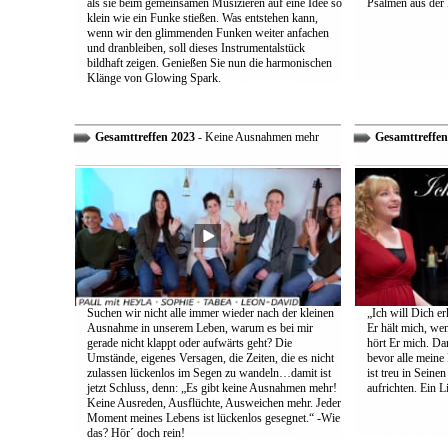
als sie beim gemeinsamen Musizieren auf eine Idee so
Psalmen aus der 
klein wie ein Funke stießen. Was entstehen kann,
wenn wir den glimmenden Funken weiter anfachen
und dranbleiben, soll dieses Instrumentalstück
bildhaft zeigen. Genießen Sie nun die harmonischen
Klänge von Glowing Spark.
Gesamttreffen 2023
- Keine Ausnahmen mehr
Gesamttreffen
Suchen wir nicht alle immer wieder nach der kleinen
„Ich will Dich e
Ausnahme in unserem Leben, warum es bei mir
Er hält mich, wen
gerade nicht klappt oder aufwärts geht? Die
hört Er mich. Dar
Umstände, eigenes Versagen, die Zeiten, die es nicht
bevor alle meine
zulassen lückenlos im Segen zu wandeln…damit ist
ist treu in Sein
jetzt Schluss, denn: „Es gibt keine Ausnahmen mehr!
aufrichten. Ein 
Keine Ausreden, Ausflüchte, Ausweichen mehr. Jeder
Moment meines Lebens ist lückenlos gesegnet.“ -Wie
das? Hör´ doch rein!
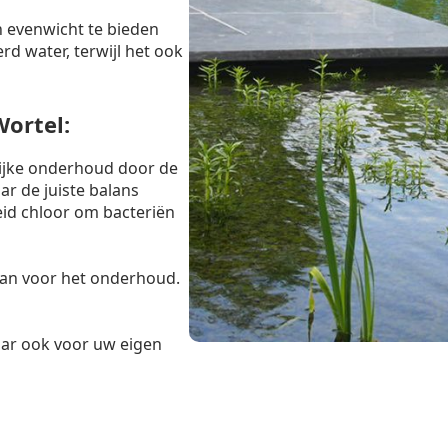
 evenwicht te bieden
rd water, terwijl het ook
ortel:
lijke onderhoud door de
r de juiste balans
eid chloor om bacteriën
taan voor het onderhoud.
maar ook voor uw eigen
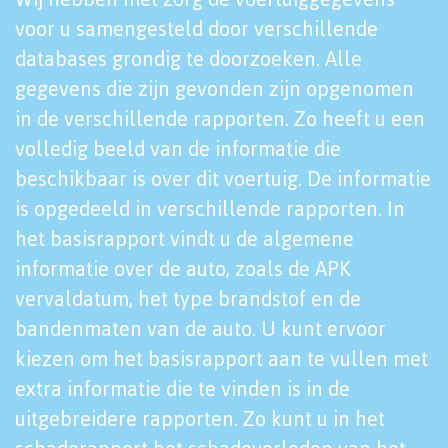
voor u samengesteld door verschillende
databases grondig te doorzoeken. Alle
gegevens die zijn gevonden zijn opgenomen
in de verschillende rapporten. Zo heeft u een
volledig beeld van de informatie die
beschikbaar is over dit voertuig. De informatie
is opgedeeld in verschillende rapporten. In
het basisrapport vindt u de algemene
informatie over de auto, zoals de APK
vervaldatum, het type brandstof en de
bandenmaten van de auto. U kunt ervoor
kiezen om het basisrapport aan te vullen met
extra informatie die te vinden is in de
uitgebreidere rapporten. Zo kunt u in het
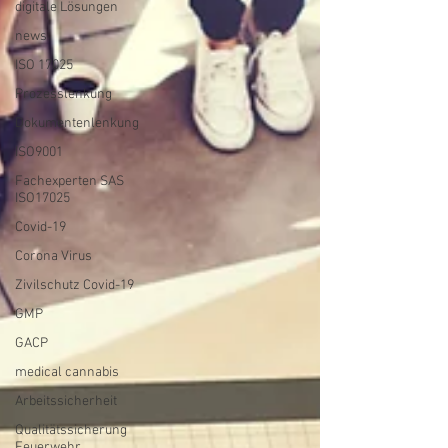
digitale Lösungen
news
ISO 17025
Prozesslenkung
Dokumentenlenkung
ISO9001
Fachexperten SAS
ISO17025
Covid-19
Corona Virus
Zivilschutz Covid-19
GMP
GACP
medical cannabis
Arbeitssicherheit
Qualitätssicherung
Feuerwehr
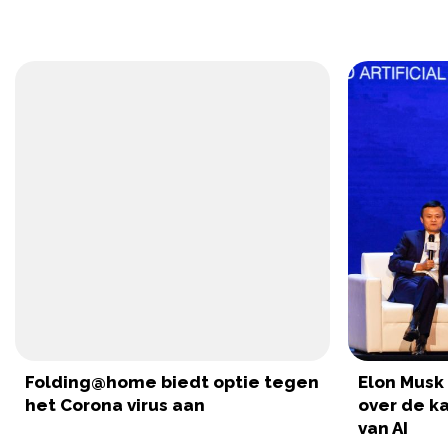
Folding@home biedt optie tegen
Elon Musk 
het Corona virus aan
over de k
van AI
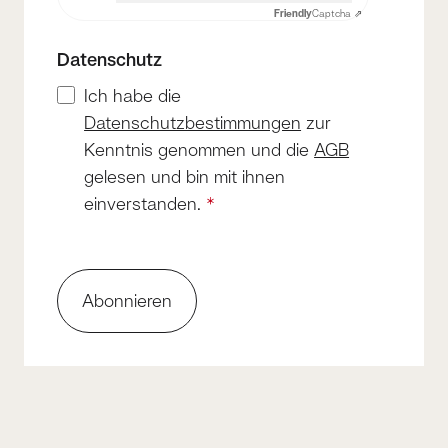
Friendly
Captcha ⇗
Datenschutz
Ich habe die
Datenschutzbestimmungen
zur
Kenntnis genommen und die
AGB
gelesen und bin mit ihnen
einverstanden.
*
Abonnieren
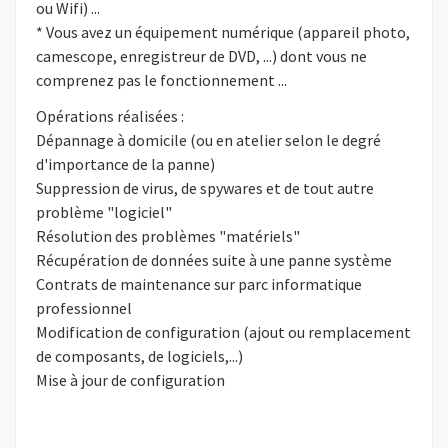
ou Wifi) ...
* Vous avez un équipement numérique (appareil photo,
camescope, enregistreur de DVD, ...) dont vous ne
comprenez pas le fonctionnement ...
Opérations réalisées :
Dépannage à domicile (ou en atelier selon le degré
d'importance de la panne)
Suppression de virus, de spywares et de tout autre
problème "logiciel"
Résolution des problèmes "matériels"
Récupération de données suite à une panne système
Contrats de maintenance sur parc informatique
professionnel
Modification de configuration (ajout ou remplacement
de composants, de logiciels,...)
Mise à jour de configuration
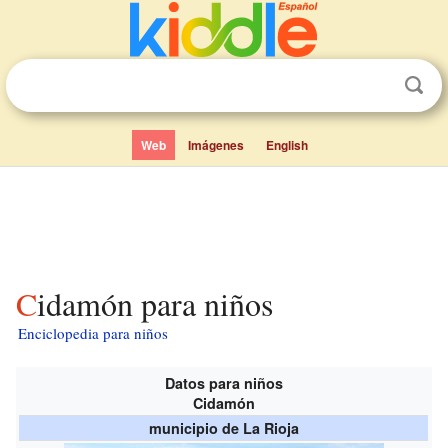
Web
Imágenes
English
Cidamón para niños
Enciclopedia para niños
Datos para niños
Cidamón
municipio de La Rioja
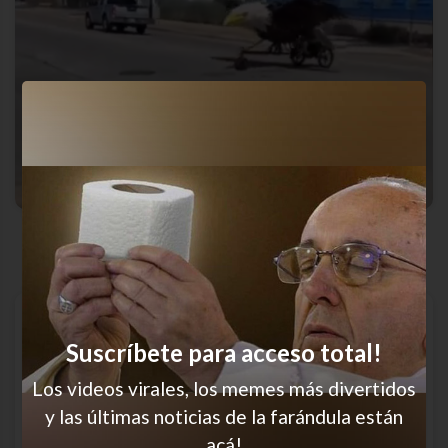
Vuela, vuela
Suscríbete para acceso total!
Los videos virales, los memes más divertidos
y las últimas noticias de la farándula están
acá!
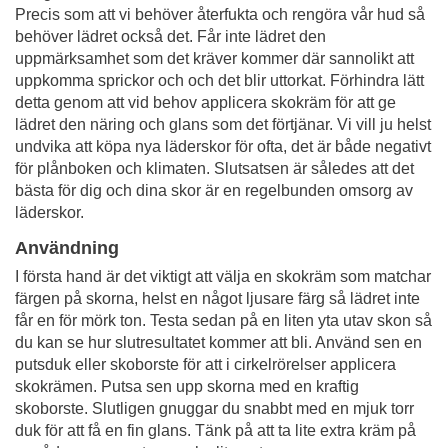
Precis som att vi behöver återfukta och rengöra vår hud så
behöver lädret också det. Får inte lädret den
uppmärksamhet som det kräver kommer där sannolikt att
uppkomma sprickor och och det blir uttorkat. Förhindra lätt
detta genom att vid behov applicera skokräm för att ge
lädret den näring och glans som det förtjänar. Vi vill ju helst
undvika att köpa nya läderskor för ofta, det är både negativt
för plånboken och klimaten. Slutsatsen är således att det
bästa för dig och dina skor är en regelbunden omsorg av
läderskor.
Användning
I första hand är det viktigt att välja en skokräm som matchar
färgen på skorna, helst en något ljusare färg så lädret inte
får en för mörk ton. Testa sedan på en liten yta utav skon så
du kan se hur slutresultatet kommer att bli. Använd sen en
putsduk eller skoborste för att i cirkelrörelser applicera
skokrämen. Putsa sen upp skorna med en kraftig
skoborste. Slutligen gnuggar du snabbt med en mjuk torr
duk för att få en fin glans. Tänk på att ta lite extra kräm på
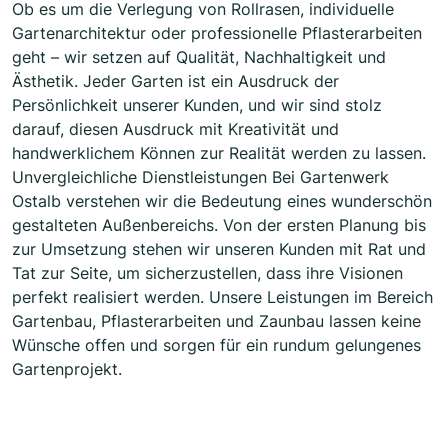
Ob es um die Verlegung von Rollrasen, individuelle
Gartenarchitektur oder professionelle Pflasterarbeiten
geht – wir setzen auf Qualität, Nachhaltigkeit und
Ästhetik. Jeder Garten ist ein Ausdruck der
Persönlichkeit unserer Kunden, und wir sind stolz
darauf, diesen Ausdruck mit Kreativität und
handwerklichem Können zur Realität werden zu lassen.
Unvergleichliche Dienstleistungen Bei Gartenwerk
Ostalb verstehen wir die Bedeutung eines wunderschön
gestalteten Außenbereichs. Von der ersten Planung bis
zur Umsetzung stehen wir unseren Kunden mit Rat und
Tat zur Seite, um sicherzustellen, dass ihre Visionen
perfekt realisiert werden. Unsere Leistungen im Bereich
Gartenbau, Pflasterarbeiten und Zaunbau lassen keine
Wünsche offen und sorgen für ein rundum gelungenes
Gartenprojekt.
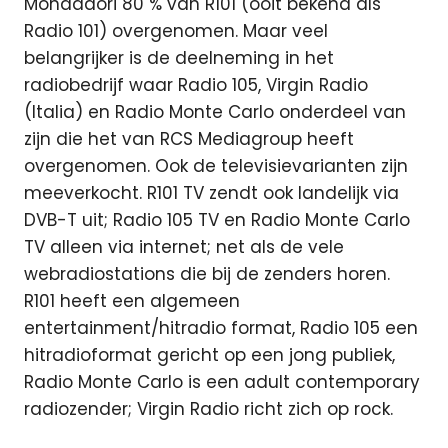
Mondadori 80 % van R101 (ooit bekend als
Radio 101) overgenomen.
Maar veel
belangrijker is de deelneming in het
radiobedrijf waar Radio 105, Virgin Radio
(Italia) en Radio Monte Carlo onderdeel van
zijn die het van RCS Mediagroup heeft
overgenomen. Ook de televisievarianten zijn
meeverkocht. R101 TV zendt ook landelijk via
DVB-T uit; Radio 105 TV en Radio Monte Carlo
TV alleen via internet; net als de vele
webradiostations die bij de zenders horen.
R101 heeft een algemeen
entertainment/hitradio format, Radio 105 een
hitradioformat gericht op een jong publiek,
Radio Monte Carlo is een adult contemporary
radiozender; Virgin Radio richt zich op rock.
..........
• Task details: Among the records above, locate the line containing "Kenntnis genommen und die" and the line containing "d'importance de la panne)", then transcribe exactly the lines starting at the first and ending at the second, with no pictures.

• Completed task:
Kenntnis genommen und die
AGB
gelesen und bin mit ihnen
einverstanden.
*
Abonnieren
ou Wifi) ...
* Vous avez un équipement numérique (appareil photo,
camescope, enregistreur de DVD, ...) dont vous ne
comprenez pas le fonctionnement ...
Opérations réalisées :
Dépannage à domicile (ou en atelier selon le degré
d'importance de la panne)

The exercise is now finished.